Material provided ->
-=-=-

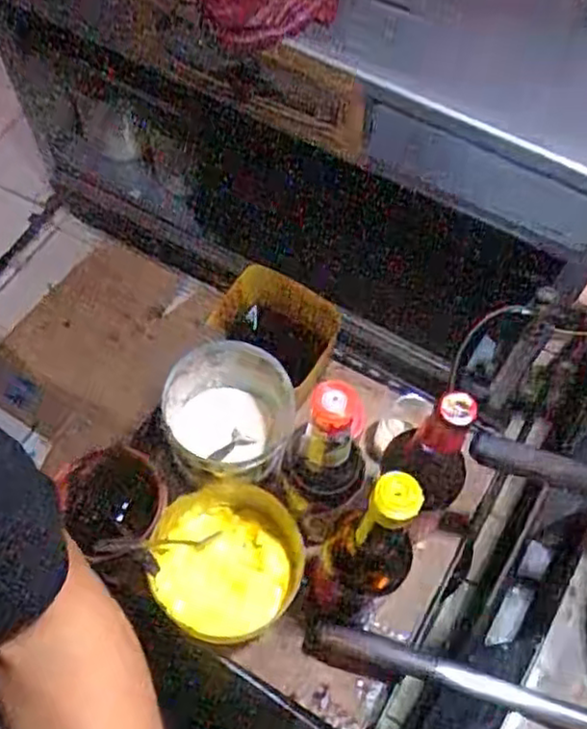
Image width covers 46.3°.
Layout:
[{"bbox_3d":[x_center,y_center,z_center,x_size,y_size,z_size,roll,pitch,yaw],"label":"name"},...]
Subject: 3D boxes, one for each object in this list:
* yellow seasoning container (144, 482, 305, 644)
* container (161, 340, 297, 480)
[{"bbox_3d":[-0.062,0.187,0.647,0.134,0.097,0.130,1,62,-2],"label":"yellow seasoning container"},{"bbox_3d":[-0.067,0.057,0.668,0.113,0.119,0.120,1,62,-2],"label":"container"}]

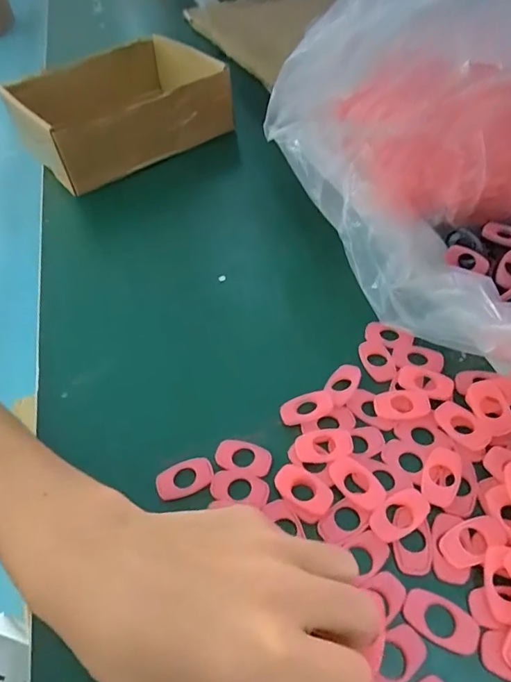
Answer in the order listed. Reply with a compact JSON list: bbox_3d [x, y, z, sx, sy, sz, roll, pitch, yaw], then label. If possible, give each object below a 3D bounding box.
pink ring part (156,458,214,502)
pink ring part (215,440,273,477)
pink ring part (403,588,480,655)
[{"bbox_3d":[-0.040,0.079,0.266,0.032,0.004,0.019,-18,50,-10],"label":"pink ring part"},{"bbox_3d":[-0.007,0.068,0.273,0.033,0.004,0.019,7,50,12],"label":"pink ring part"},{"bbox_3d":[0.084,0.127,0.213,0.032,0.004,0.019,19,53,21],"label":"pink ring part"}]

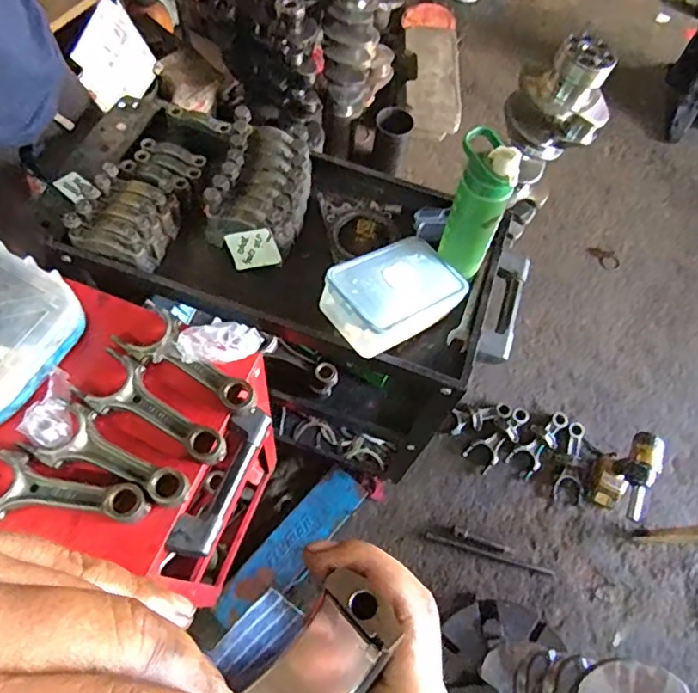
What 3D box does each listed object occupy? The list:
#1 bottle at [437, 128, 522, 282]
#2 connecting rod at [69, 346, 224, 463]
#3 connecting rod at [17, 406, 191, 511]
[{"bbox_3d":[0.172,-0.187,0.757,0.082,0.221,0.068,21,64,5],"label":"bottle"},{"bbox_3d":[-0.248,0.083,0.691,0.215,0.029,0.075,34,66,11],"label":"connecting rod"},{"bbox_3d":[-0.282,0.137,0.661,0.193,0.027,0.074,25,65,7],"label":"connecting rod"}]

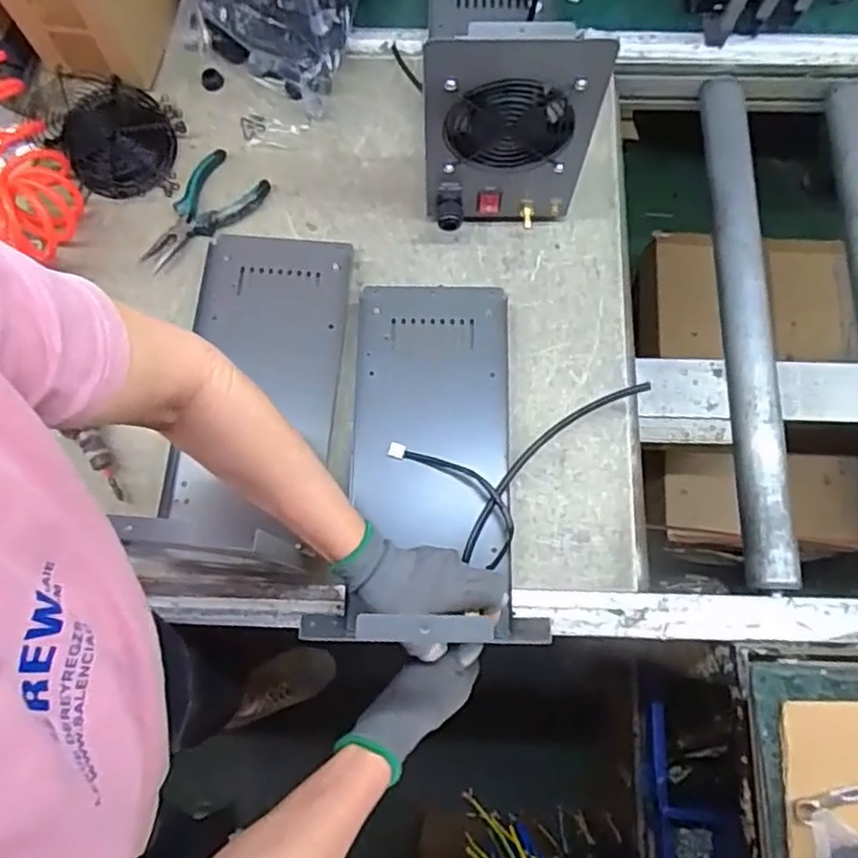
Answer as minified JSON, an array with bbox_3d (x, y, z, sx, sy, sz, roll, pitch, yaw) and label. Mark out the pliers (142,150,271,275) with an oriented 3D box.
[{"bbox_3d":[-0.245,-0.234,0.737,0.075,0.017,0.155,35,78,10],"label":"pliers"}]

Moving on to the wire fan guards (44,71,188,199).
[{"bbox_3d":[-0.353,-0.335,0.755,0.145,0.022,0.152,3,75,2],"label":"wire fan guards"}]

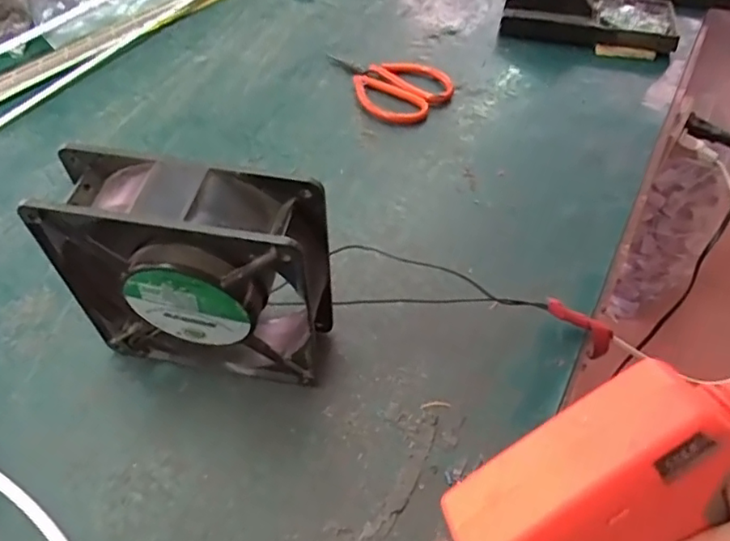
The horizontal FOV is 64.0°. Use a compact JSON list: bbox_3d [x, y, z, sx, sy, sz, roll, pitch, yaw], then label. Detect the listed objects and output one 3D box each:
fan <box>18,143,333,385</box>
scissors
[{"bbox_3d":[-0.080,0.005,0.285,0.119,0.122,0.041,9,50,5],"label":"fan"},{"bbox_3d":[0.015,-0.165,0.504,0.117,0.010,0.078,35,57,24],"label":"scissors"}]

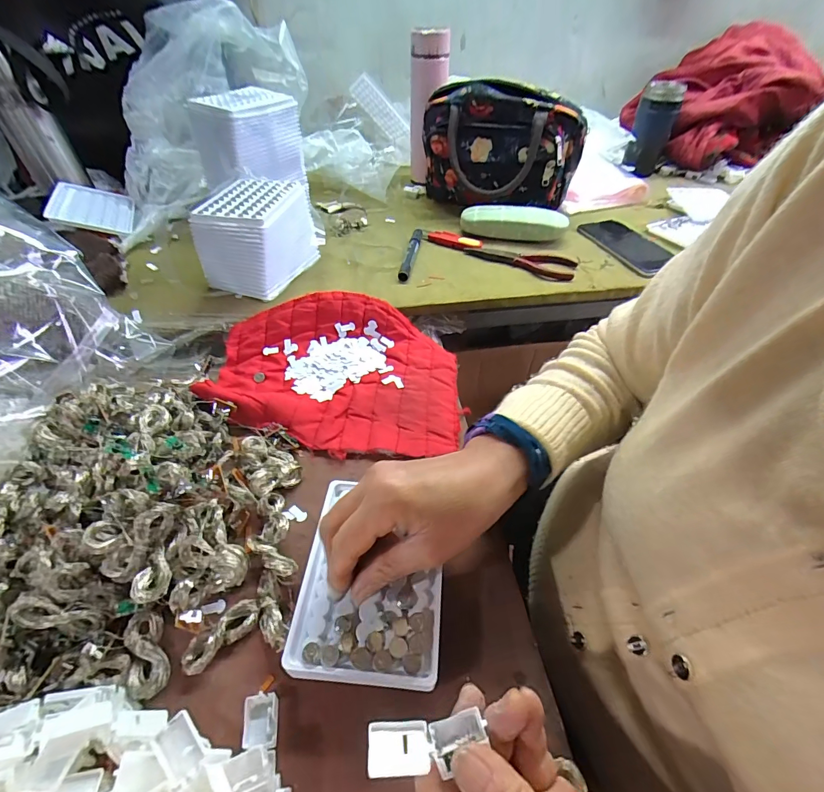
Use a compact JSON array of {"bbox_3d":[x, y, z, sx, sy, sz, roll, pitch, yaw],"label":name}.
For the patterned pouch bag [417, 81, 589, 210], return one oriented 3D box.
[{"bbox_3d":[0.129,-0.377,0.640,0.238,0.171,0.108,22,50,20],"label":"patterned pouch bag"}]

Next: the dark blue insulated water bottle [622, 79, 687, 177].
[{"bbox_3d":[0.465,-0.515,0.785,0.075,0.146,0.082,21,49,18],"label":"dark blue insulated water bottle"}]

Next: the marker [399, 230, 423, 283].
[{"bbox_3d":[-0.001,-0.202,0.573,0.016,0.016,0.129,7,46,6],"label":"marker"}]

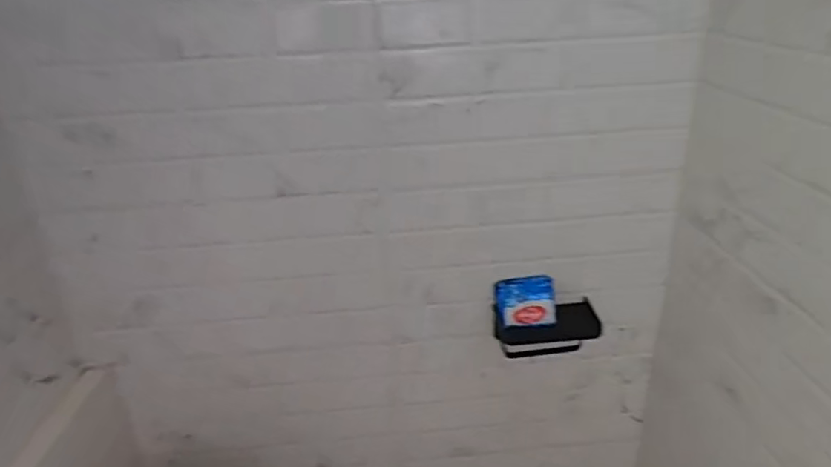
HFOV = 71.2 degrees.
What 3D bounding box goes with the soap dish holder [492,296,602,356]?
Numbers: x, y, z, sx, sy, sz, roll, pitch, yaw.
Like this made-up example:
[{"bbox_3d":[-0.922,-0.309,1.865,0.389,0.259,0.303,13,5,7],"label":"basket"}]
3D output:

-=-=-

Directions for this task ->
Find the lines in the entries above where "output" occurs, and copy each of them.

Result of the exercise ->
The horizontal FOV is 64.0°. Use a compact JSON list: bbox_3d [x, y, z, sx, sy, sz, roll, pitch, yaw], then label. Detect the listed objects and output one 3D box each:
3D output:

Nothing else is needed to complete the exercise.